*** DOCUMENT PASSAGE

What Is the Fundamental Theorem of Algebra?

The mathematical theory regarding complex numbers culminates in the fundamental theorem of algebra. As the name suggests, the fundamental theorem of algebra is an important pillar of mathematics. The reason for this is that the theorem guarantees that all algebraic equations with complex coefficients have solutions. An algebraic equation is an equation in the form $f (x) = g (x)$ , where $f (x)$ and $g (x)$ are polynomials.

Rule

The Fundamental Theorem of Algebra

Let $f_{n} (z)$ be a complex polynomial

c_{n} z^{n} + c_{n - 1} z^{n - 1} + \dots + c_{1} z + c_{0}

of degree $n$ with coefficients $c_{n}, c_{n - 1}, \dots, c_{1}, c_{0} \in ℂ$ . Then there exist complex numbers $r_{1}, r_{2}, \dots, r_{n} \in ℂ$ such that

f_{n} (z) = c_{n} (z - r_{1}) \dots (z - r_{n}) .

f_{n} (z) = c_{n} (z - r_{1}) (z - r_{2}) \dots (z - r_{n}) .

The fundamental theorem of algebra states that $f_{n} (z)$ has $n$ uniquely determined zeros $r_{1}, r_{2}, \dots r_{n} \in ℂ$ . The zeros of $f_{n} (z)$ are also called the roots of $f_{n} (z)$ . This meaning of the word “root” is not to be confused with $n$ th roots of a complex number. Even though $f_{n} (z)$ has $n$ uniquely determined roots, that doesn’t mean that all the zeros of $f_{n} (z)$ are unique.

******

_WORK ITEM A_.
Return, unchanged, the part of the listing that opens with the line containing "figaspars@liverpool.com.mx: median 550, box" and runs through the end of the listing, both ends included. Leave the pictures out.
The passage and the listing that follows it are separate material.

*** THE INPUT

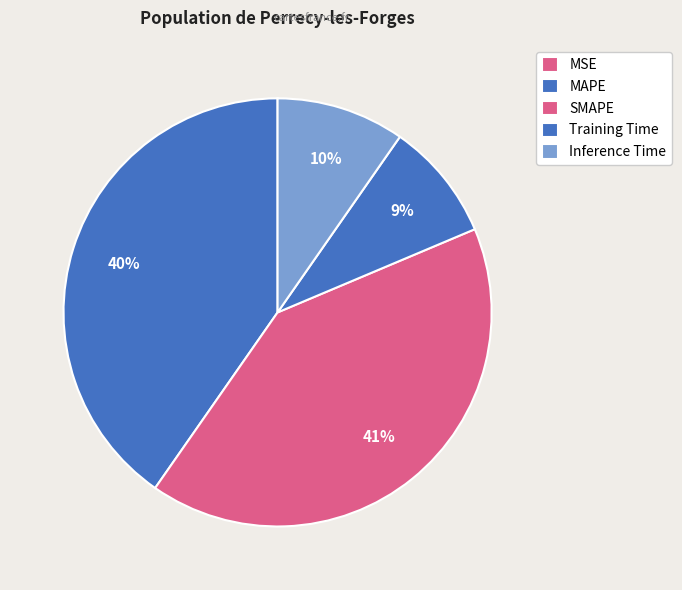

Which slice is the smallest?

MSE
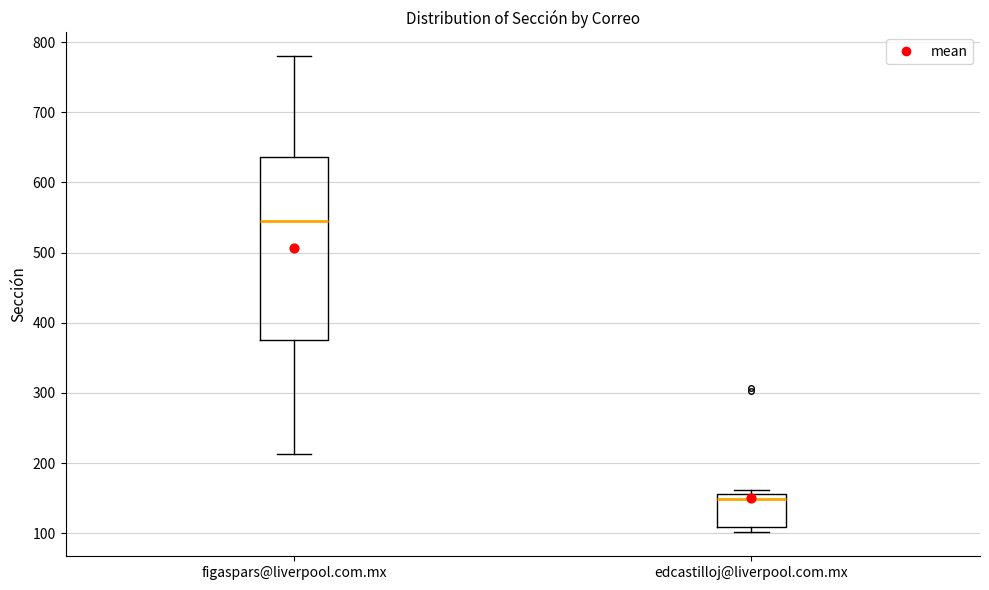

Reading left to right, read every box against the y-axis: the position of its median line, the range the box covers, and the ends of its whiskers. The values are not printed on the chart, so give them approximately, as read against the axis.

figaspars@liverpool.com.mx: median 550, box 380 to 640, whiskers 210 to 780
edcastilloj@liverpool.com.mx: median 150, box 110 to 160, whiskers 100 to 160 (just above the box's upper edge)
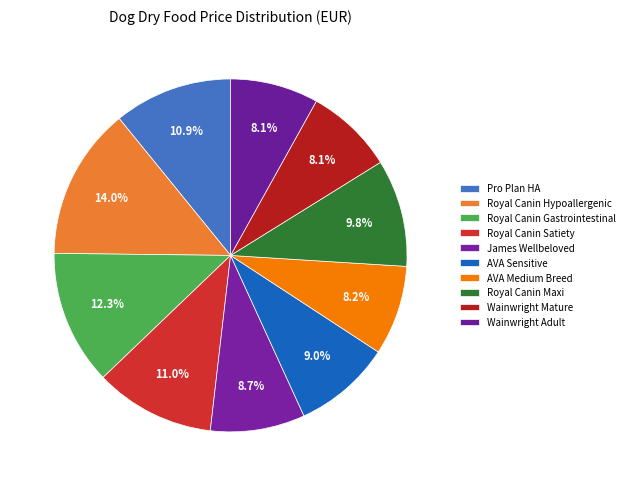

How many segments does this pie chart have?

10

******

_WORK ITEM B_.
Does each statement agree with the passage on the fundamental theorem of algebra? For each, answer yes or no and quote the words of the passage that decide it. (i) The theorem guarantees that every algebraic equation with complex coefficients has solutions. (ii) The zeros of $f_{n} (z)$ are also called its roots. (iii) All the zeros of $f_{n} (z)$ must be unique.

_TASK ANSWER A_.
figaspars@liverpool.com.mx: median 550, box 380 to 640, whiskers 210 to 780
edcastilloj@liverpool.com.mx: median 150, box 110 to 160, whiskers 100 to 160 (just above the box's upper edge)

How many segments does this pie chart have?

10

_TASK ANSWER B_.
(i) Yes: "the theorem guarantees that all algebraic equations with complex coefficients have solutions"
(ii) Yes: "The zeros of $f_{n} (z)$ are also called the roots of $f_{n} (z)$"
(iii) No: "that doesn’t mean that all the zeros of $f_{n} (z)$ are unique"